*DOCUMENT TEXT*:
Personal information
- Date of birth: 9 December 1969 (age 56)
- Place of birth: Königswinter, West Germany
- Height: 1.70 m (5 ft 7 in)
- Position: Midfielder

Team information
- Current team: 1. FC Union Berlin (sporting director)

Youth career
- 1975–1986: SV Königswinter
- 1986–1987: FV Bad Honnef
- 1987–1990: 1. FC Köln

Senior career*
- Years: Team / Apps / (Gls)
- 1990–1995: 1. FC Köln / 130 / (13)
- 1995–1999: 1860 Munich / 111 / (11)
- 1999–2001: Eintracht Frankfurt / 64 / (9)
- 2001–2002: Sturm Graz / 33 / (1)
- 2002–2006: VfB Stuttgart / 54 / (3)
- 2005: VfB Stuttgart II / 1 / (0)
- Total:  / 393 / (37)

International career
- 1999: Germany / 2 / (0)

= Horst Heldt =

German footballer and executive (born 1969)

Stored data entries

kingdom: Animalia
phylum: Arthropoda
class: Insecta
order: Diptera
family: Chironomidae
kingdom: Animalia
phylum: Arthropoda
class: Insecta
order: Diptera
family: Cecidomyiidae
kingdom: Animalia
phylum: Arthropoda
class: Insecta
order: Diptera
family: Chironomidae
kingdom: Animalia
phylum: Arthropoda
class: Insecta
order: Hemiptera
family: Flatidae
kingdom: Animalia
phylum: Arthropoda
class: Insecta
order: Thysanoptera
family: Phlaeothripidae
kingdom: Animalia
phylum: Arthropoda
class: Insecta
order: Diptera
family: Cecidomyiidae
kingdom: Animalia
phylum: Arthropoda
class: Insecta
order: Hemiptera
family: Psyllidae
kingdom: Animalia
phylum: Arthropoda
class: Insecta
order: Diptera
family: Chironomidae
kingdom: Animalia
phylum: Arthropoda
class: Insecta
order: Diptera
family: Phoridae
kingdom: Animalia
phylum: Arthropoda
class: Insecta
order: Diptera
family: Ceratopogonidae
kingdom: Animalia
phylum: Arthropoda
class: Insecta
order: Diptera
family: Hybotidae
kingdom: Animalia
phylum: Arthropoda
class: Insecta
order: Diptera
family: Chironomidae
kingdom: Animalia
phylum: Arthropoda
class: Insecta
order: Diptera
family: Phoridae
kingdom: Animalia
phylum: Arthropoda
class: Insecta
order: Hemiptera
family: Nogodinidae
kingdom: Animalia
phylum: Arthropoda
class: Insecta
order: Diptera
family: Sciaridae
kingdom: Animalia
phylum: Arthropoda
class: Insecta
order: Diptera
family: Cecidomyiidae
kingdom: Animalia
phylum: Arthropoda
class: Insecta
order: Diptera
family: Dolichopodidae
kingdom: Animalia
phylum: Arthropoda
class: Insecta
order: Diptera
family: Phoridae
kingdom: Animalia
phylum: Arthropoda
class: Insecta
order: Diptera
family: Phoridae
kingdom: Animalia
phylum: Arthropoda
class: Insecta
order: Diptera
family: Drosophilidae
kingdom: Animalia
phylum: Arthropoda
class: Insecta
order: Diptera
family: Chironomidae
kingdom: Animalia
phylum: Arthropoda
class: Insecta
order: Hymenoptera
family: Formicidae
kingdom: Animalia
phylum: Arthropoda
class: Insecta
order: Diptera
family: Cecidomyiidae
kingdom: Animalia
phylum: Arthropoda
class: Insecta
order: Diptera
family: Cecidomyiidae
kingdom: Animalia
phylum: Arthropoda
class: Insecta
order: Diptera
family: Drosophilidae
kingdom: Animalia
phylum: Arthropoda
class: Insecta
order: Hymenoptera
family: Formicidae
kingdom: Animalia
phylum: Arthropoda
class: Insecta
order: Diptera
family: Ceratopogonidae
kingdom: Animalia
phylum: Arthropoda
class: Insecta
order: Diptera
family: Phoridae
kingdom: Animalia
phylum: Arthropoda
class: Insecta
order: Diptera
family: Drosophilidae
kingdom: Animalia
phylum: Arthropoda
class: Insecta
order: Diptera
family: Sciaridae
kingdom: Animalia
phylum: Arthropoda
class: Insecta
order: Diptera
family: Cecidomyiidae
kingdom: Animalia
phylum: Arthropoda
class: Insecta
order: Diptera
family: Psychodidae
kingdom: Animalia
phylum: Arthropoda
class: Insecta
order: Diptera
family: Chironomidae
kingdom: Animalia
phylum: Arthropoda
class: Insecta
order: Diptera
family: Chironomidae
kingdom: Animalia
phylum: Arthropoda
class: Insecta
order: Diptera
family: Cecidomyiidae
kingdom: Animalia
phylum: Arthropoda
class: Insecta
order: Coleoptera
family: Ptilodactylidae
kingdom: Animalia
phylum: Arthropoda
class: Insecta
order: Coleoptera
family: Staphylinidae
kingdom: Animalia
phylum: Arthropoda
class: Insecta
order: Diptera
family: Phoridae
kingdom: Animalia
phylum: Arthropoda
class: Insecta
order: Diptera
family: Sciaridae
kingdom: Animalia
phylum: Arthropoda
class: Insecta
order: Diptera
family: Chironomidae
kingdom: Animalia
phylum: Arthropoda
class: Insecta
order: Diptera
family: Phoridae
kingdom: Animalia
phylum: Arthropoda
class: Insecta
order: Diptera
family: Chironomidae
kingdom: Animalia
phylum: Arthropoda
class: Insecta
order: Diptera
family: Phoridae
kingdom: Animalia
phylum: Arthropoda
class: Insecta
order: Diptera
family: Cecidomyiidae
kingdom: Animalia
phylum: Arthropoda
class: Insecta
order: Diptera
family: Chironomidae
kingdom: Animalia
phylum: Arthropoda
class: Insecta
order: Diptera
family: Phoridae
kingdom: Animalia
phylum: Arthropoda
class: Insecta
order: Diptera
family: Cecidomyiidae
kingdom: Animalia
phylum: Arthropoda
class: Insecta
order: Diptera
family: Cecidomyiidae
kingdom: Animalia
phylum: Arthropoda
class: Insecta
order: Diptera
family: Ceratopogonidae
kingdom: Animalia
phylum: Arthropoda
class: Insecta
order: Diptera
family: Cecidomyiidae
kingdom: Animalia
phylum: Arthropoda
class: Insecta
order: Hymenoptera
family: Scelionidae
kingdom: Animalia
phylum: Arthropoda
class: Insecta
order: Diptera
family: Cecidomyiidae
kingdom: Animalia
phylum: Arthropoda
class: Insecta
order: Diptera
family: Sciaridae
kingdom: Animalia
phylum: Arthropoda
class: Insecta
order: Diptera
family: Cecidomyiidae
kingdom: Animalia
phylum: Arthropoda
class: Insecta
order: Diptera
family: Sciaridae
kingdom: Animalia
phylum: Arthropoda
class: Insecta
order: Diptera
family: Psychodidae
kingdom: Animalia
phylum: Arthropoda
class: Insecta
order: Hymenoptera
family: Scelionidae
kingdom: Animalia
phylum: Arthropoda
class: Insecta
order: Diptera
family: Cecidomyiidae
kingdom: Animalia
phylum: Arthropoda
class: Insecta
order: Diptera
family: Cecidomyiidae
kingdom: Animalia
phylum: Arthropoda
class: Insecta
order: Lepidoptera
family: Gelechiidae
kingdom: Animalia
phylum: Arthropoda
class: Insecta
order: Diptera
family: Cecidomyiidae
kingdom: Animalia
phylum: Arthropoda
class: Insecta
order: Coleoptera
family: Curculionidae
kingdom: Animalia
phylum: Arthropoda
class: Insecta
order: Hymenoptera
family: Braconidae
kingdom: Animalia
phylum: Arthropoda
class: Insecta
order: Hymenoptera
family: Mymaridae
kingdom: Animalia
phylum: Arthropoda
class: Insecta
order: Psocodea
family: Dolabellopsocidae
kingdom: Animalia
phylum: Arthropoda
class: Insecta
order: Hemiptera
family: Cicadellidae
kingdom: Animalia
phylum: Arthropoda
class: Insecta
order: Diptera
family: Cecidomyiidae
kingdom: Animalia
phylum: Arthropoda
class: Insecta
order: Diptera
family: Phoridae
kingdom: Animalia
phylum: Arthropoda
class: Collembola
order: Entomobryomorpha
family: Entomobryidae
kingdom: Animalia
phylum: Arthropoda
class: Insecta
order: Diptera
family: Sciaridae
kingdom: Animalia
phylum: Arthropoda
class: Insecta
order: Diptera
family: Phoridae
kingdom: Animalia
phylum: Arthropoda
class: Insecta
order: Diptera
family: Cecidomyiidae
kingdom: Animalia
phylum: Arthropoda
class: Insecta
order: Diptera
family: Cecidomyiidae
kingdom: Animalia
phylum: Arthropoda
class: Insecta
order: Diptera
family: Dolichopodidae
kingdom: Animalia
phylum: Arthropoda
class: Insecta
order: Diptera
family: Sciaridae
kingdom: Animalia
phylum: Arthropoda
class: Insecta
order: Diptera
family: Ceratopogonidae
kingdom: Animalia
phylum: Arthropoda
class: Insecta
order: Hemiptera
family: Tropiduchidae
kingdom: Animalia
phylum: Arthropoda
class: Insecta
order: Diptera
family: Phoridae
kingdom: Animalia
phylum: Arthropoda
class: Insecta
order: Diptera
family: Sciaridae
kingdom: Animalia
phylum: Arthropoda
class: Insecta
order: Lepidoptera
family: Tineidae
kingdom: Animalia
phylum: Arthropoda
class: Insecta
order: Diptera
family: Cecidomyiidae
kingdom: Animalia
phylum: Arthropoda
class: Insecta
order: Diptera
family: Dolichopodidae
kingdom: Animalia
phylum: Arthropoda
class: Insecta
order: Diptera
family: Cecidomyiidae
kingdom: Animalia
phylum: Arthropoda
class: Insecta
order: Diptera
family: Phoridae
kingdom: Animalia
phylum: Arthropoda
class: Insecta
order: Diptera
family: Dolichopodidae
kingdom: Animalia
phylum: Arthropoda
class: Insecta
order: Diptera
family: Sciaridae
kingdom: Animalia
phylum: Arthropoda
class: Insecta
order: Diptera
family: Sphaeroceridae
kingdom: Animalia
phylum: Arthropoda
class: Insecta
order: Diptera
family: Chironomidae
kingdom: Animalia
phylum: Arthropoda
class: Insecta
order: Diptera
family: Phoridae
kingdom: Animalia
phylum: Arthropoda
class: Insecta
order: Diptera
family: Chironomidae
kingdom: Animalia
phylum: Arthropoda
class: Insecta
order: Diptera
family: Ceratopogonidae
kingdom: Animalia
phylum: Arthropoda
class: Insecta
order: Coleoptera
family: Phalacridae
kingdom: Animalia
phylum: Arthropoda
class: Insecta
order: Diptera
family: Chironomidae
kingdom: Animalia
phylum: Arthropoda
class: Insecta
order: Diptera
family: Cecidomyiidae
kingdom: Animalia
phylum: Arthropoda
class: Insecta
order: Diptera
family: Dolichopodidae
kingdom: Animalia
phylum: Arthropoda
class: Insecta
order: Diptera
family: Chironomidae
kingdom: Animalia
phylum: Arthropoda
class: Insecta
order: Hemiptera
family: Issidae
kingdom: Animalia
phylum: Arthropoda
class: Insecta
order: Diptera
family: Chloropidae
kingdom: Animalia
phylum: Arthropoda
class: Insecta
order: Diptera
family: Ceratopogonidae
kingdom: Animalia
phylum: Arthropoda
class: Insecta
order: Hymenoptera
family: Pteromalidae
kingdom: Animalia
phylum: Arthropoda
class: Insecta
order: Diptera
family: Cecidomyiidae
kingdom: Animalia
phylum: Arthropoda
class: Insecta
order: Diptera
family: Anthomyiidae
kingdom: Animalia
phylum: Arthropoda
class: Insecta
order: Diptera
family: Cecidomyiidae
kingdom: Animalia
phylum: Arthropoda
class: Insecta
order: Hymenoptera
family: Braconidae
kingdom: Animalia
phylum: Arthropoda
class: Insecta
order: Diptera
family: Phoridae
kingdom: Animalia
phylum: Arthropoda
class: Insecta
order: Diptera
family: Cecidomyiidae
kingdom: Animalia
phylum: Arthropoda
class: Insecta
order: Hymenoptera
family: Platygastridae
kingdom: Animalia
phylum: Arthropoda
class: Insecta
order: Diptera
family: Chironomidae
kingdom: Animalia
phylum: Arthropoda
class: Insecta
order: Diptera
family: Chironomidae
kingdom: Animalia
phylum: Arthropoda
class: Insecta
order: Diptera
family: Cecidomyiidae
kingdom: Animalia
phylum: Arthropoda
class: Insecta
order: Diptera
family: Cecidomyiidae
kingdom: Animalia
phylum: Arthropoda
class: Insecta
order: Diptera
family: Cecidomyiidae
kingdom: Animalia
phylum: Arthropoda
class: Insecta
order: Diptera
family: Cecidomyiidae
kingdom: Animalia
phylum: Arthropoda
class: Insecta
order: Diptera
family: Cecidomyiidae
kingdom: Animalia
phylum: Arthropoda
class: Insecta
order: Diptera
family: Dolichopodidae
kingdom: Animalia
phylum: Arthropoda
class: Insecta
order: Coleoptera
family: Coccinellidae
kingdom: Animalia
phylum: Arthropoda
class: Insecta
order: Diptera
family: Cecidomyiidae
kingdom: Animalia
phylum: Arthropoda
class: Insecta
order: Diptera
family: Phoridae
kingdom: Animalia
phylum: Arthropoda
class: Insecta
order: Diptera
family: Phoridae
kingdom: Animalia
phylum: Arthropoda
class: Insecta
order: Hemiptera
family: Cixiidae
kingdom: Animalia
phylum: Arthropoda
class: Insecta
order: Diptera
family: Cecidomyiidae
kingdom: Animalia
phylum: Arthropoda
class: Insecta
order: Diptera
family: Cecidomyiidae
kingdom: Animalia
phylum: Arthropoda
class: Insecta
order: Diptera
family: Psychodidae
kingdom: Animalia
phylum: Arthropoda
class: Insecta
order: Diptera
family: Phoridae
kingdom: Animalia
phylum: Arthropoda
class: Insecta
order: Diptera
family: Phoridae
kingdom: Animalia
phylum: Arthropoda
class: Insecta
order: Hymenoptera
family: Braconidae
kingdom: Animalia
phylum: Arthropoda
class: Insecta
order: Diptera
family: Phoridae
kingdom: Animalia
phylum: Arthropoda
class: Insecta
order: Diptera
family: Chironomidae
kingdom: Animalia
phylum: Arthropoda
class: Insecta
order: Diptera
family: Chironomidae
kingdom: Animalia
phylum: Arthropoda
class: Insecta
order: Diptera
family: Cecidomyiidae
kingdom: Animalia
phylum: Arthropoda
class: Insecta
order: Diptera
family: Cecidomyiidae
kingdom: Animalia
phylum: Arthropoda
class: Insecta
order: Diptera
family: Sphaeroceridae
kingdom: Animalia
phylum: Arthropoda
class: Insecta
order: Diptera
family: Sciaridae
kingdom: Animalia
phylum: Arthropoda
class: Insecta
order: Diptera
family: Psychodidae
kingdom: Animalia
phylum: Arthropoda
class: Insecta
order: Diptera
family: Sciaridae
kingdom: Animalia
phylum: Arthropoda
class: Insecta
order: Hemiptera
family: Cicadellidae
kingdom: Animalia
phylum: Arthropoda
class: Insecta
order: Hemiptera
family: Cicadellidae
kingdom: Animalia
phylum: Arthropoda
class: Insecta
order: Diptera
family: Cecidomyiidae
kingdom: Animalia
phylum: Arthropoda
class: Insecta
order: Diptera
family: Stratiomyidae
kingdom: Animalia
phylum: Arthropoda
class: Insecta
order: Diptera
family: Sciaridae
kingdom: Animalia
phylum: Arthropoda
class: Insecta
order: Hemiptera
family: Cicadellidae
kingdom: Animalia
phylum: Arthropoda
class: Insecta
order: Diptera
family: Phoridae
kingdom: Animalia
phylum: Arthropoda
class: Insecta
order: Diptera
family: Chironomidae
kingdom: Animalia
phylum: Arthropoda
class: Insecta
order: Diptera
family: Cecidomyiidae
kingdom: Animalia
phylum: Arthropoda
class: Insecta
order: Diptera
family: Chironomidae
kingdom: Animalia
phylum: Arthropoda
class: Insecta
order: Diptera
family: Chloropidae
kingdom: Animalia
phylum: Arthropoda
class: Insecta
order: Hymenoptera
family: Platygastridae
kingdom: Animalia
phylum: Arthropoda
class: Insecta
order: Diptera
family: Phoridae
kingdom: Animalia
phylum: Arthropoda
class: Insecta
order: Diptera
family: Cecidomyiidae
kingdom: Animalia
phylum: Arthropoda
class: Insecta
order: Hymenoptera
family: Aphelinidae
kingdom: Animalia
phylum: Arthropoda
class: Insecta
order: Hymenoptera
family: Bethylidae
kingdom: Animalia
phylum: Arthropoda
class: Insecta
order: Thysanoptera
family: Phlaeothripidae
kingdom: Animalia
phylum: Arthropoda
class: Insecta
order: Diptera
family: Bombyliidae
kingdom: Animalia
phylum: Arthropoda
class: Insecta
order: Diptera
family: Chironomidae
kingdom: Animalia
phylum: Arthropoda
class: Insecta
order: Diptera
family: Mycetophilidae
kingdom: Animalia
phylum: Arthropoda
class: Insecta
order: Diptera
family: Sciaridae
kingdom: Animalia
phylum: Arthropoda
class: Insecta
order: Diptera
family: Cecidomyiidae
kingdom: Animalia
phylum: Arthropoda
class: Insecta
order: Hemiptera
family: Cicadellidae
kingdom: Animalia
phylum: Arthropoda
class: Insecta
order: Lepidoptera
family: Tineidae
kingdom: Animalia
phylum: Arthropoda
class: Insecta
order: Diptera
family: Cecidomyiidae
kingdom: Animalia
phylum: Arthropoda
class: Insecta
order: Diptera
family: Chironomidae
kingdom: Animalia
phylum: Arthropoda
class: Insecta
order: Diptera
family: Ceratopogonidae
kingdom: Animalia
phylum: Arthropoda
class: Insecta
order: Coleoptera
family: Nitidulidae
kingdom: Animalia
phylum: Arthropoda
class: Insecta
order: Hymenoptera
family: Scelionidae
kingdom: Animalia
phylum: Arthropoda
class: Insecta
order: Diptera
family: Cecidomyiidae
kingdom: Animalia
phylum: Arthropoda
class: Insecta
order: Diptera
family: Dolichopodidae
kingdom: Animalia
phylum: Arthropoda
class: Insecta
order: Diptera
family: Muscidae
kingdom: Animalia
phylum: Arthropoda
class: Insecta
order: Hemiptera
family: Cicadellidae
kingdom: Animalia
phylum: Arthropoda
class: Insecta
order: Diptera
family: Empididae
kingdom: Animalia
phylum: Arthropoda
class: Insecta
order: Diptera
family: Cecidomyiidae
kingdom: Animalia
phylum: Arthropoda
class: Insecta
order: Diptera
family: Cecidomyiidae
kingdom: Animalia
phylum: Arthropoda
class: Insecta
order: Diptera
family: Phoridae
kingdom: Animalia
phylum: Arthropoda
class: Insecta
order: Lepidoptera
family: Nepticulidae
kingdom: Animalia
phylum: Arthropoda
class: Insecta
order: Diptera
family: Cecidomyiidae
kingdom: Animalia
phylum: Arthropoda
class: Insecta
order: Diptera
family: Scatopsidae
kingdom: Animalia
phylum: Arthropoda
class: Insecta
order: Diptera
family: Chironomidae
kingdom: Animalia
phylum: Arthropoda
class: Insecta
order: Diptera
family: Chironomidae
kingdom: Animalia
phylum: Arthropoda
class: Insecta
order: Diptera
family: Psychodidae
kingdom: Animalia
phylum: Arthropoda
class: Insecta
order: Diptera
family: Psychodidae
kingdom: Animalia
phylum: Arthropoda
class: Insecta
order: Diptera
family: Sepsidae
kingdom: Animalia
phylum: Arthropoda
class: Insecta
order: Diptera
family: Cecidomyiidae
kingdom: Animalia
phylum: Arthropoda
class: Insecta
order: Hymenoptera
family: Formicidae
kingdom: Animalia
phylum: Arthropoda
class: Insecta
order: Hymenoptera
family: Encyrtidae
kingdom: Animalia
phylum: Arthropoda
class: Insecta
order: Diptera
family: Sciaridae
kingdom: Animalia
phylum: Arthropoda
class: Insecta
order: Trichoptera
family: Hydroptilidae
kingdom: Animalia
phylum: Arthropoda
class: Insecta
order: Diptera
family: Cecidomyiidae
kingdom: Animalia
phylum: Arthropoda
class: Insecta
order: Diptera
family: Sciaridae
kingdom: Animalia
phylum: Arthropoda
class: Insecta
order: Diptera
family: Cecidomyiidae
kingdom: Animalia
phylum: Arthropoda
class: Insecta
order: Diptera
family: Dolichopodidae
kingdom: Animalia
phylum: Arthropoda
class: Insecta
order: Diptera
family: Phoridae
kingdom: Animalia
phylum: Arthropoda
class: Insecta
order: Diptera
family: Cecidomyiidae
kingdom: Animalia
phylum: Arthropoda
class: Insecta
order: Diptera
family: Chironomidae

*SET OF TASKS*:
**a)** Do these statements agree with the Horst Heldt profile? Answer yes or no for each, and quote the words that decide it: (i) Heldt was born in Königswinter. (ii) He made 130 senior appearances for Eintracht Frankfurt. (iii) His current team is 1. FC Union Berlin, where he is sporting director.
**b)** Can you carry the Horst Heldt profile on from its last line?
The records are separate material from the Horst Heldt profile.

*ANSWERS FOR THE EXERCISE*:
**a)**
(i) Yes: "Place of birth: Königswinter, West Germany"
(ii) No: "1999–2001: Eintracht Frankfurt / 64 / (9)"
(iii) Yes: "Current team: 1. FC Union Berlin (sporting director)"

**b)**
Horst Heldt (born 9 December 1969) is a German football executive and former player who played as a midfielder. He is the sporting director of 1. FC Union Berlin.

==Playing career==
Heldt was born in Königswinter. He played at 1. FC Köln from 1990 until 1995, before transferring to TSV 1860 Munich. After four years there, he went to Eintracht Frankfurt in 1999. After the club was relegated in 2001, he played for Austrian side Sturm Graz. In January 2003, Heldt returned to Germany, to VfB Stuttgart.

He always played as a midfielder. His tally of Bundesliga matches is 359. Heldt also played for the Germany national team twice in 1999.

==Managerial career==
After only being a substitute and not getting any playing time at VfB Stuttgart in the first half of the 2005–06 season under coach Giovanni Trapattoni, Heldt decided to end his active career on 3 January 2006 to take over the post of general manager of the club.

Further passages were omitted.